Advocates of self-driving cars cite many reasons why we should embrace the autonomous future, but safety is parked at or near the top of the list. But a new study shows that we don’t know how much safer self-driving cars will be than old-fashioned ones—because we don’t actually know how often humans crash their cars.

According to a new study, funded by Google and conducted by the Virginia Tech Transportation Institute, American drivers tend to underreport accidents by a rather drastic margin. Using tools such as data analysis and a telephone survey, the study found that national figures—which are dependent upon accidents disclosed to the police—understate automobile crashes that result in injury by about 25 percent, and accidents that don’t cause injury but result in property damage by 60 percent or more. And the researchers says those numbers are on the conservative side, according to The Washington Post.

Furthering their case that American drivers crash more than they admit to, the team cited a federal study in which thousands of drivers agreed to give researchers access to in-car camera footage from their vehicles. In that case, a whopping 84 percent of crashes went unreported to the cops.

Compare this to self-driving cars, in which researchers have access to a much more complete field of data. In California, for example, every accident involving a self-driving car must be reported, as Google has come to know rather well; in addition, the extreme interest in autonomous vehicle safety means plenty of attention is paid to any accident. And the limited number of self-driving vehicles make statistical analysis less accurate than it is with the massive field of conventional cars.

All those unreported accidents, the Virginia Tech researchers said, add up to a serious statistical difference.

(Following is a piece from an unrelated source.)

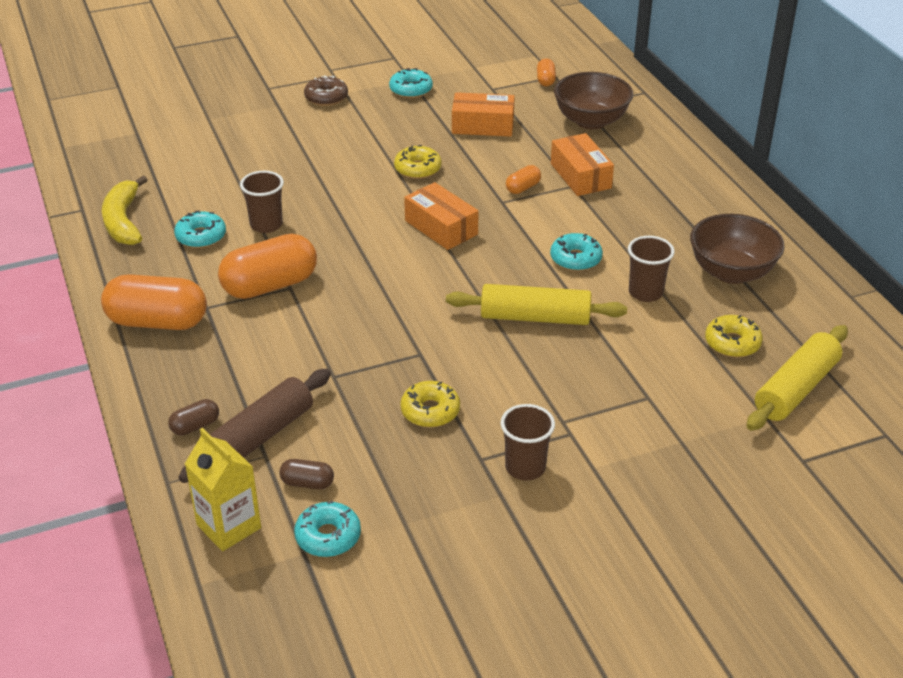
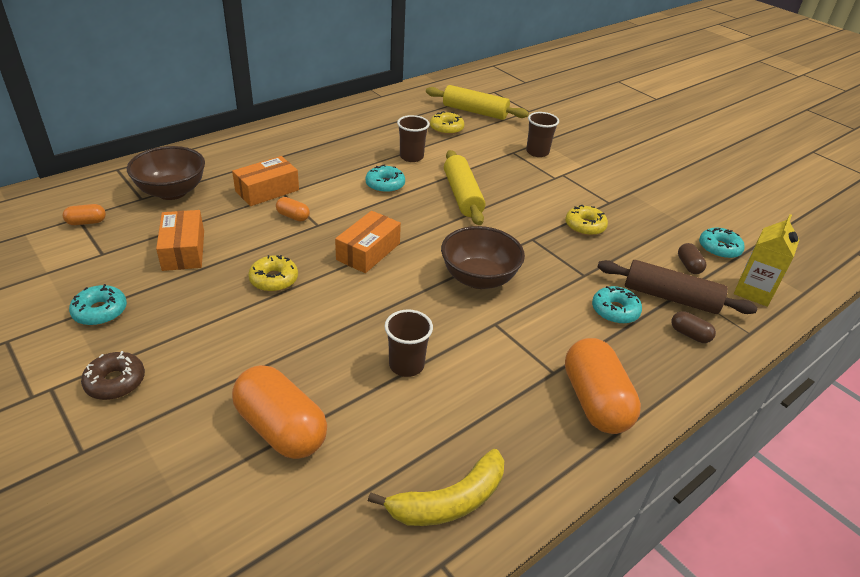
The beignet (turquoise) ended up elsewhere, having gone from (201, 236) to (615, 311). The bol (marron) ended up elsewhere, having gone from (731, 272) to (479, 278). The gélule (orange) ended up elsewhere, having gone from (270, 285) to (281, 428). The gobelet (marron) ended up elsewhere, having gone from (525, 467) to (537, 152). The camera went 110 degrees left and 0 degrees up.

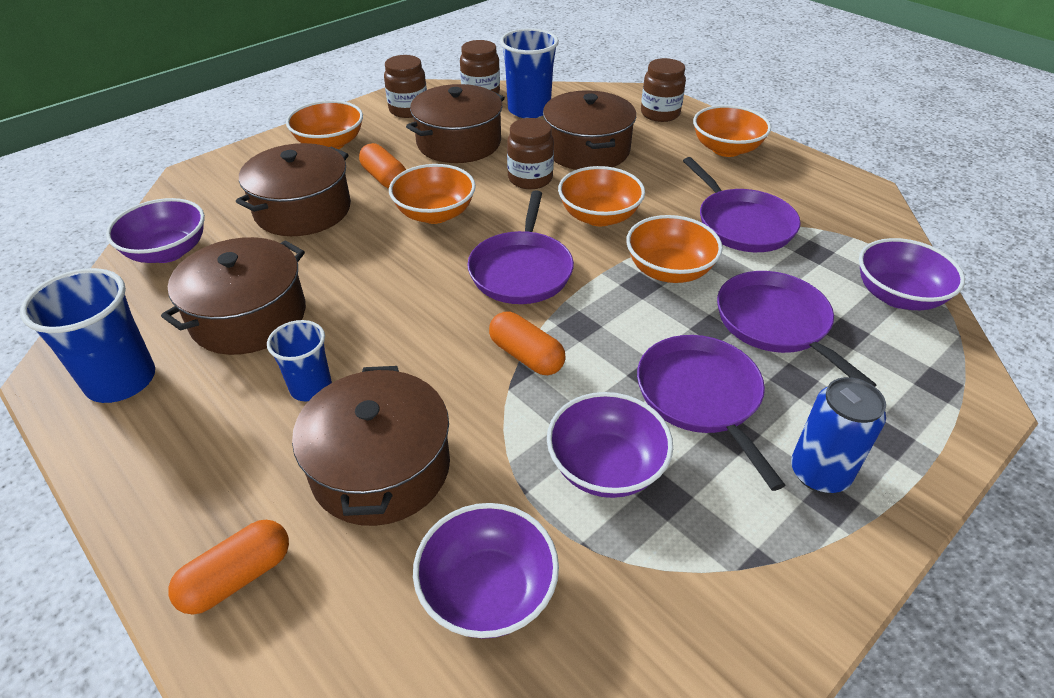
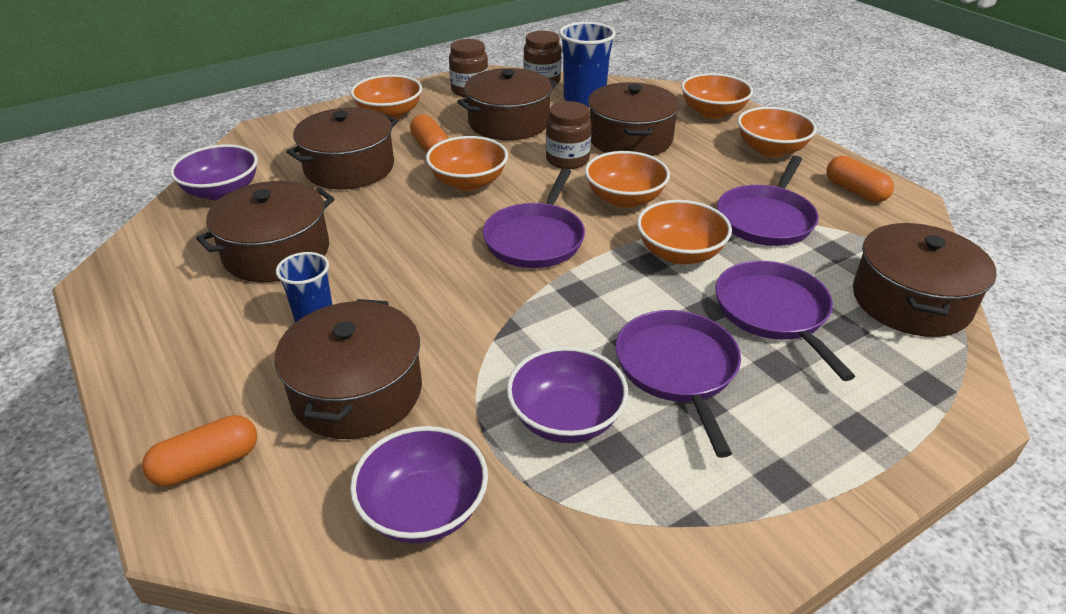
Where the bocal (marron) stood at (660, 114), the bol (orange) came to stand at (713, 112). The poêle (violet) at (742, 224) ended up facing another way, 45 degrees clockwise from before. Where the bol (violet) stood at (897, 296), the marmite (marron) came to stand at (910, 301). The second view lost the gobelet (bleu) at (121, 380). The gélule (orange) ended up elsewhere, having gone from (526, 356) to (855, 191). The second view lost the canette (bleu) at (819, 473). The camera went 10 degrees right and 5 degrees down.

Using the pre-existing data, Google’s self-driving fleet appears to crash more than regular vehicles—but add in those unreported accidents, and suddenly, the Google cars are statistically safer than the piloted alternative.

In order to develop a better basis for comparison for its self-driving cars, Google is calling on the National Highway Transportation Safety Administration to establish a more accurate means of keeping track of all the accidents in America, the Post reports. (The U.S. government does not currently keep a comprehensive list of car crashes.) But considering the patchwork of state laws and the desire of drivers to avoid seeing their insurance rates rise, it’s hard to see any near-term way for the feds to know about every single fender-bender.